7) la création ou la mise en place d’un véritable centre financier qui comprendrait tous les institutions, produits et services financiers et occuperait le quartier allant du centre financier actuel jusqu’à Batetela; c’est ici l’occasion d’envisager la mise en place de la Bourse des Valeurs Mobilières et de la Bourse des Matières Premières. Ceci s’accompagnerait du développement du marché primaire et secondaire ainsi que du marché de la dette avec la mise en place des institutions et politiques y afférentes.
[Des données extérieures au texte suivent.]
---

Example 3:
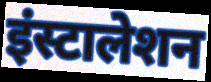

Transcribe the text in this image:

इंस्टालेशन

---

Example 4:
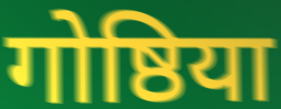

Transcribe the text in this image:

गोष्ठिया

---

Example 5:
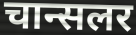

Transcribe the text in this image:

चान्सलरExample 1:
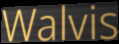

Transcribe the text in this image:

Walvis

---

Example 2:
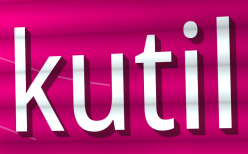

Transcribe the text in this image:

kutil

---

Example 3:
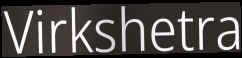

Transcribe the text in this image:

Virkshetra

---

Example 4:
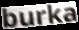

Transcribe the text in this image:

burka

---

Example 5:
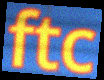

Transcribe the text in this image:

ftcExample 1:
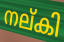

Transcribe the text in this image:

നല്കി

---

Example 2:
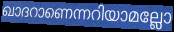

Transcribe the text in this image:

ഖാദറാണെന്നറിയാമല്ലോ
8) Lutte contre les abus des banques et institutions financières notamment à travers la mise en place d’une institution ou d’une direction de protection des consommateurs pour mener des enquêtes sur les dénonciations et sanctionner les institutions récalcitrantes.

9)  l’aide aux PME à bénéficier des financements des banques commerciales à travers les actions ci-après : a) assistance technique et accompagnement par une institution dédiée; b) facilitation pour l’obtention d’une pièce d’identité telle que la Carte d’identité ; c) opérationnalisation de la Centrale de Crédit et des risques au niveau de la BCC ; et d) la création d’un fonds de garantie pour soutenir les PME à travers des garanties partielles des risques; et e) octroi des allègements fiscaux pour encourager les PME à se formaliser, sans la menace immédiate d’une fiscalisation excessive. 
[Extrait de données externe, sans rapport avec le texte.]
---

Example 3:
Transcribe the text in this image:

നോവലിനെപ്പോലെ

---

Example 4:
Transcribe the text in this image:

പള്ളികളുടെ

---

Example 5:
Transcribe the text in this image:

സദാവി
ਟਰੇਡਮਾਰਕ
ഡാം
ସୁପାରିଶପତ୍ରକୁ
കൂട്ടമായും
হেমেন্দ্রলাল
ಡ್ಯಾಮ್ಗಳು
10) la mise en place d’un système de paiement fonctionnel réunissant les caractéristiques de rapidité, de sûreté, de fiabilité et de couverture nationale : ce système de paiement doit inclure non seulement le partage par toutes les banques du pays des distributeurs automatiques, mais aussi la compensation des chèques et autres instruments financiers.

Je m’arrête ici. On pourra approfondir certaines de ces questions dans la partie des questions et réponses.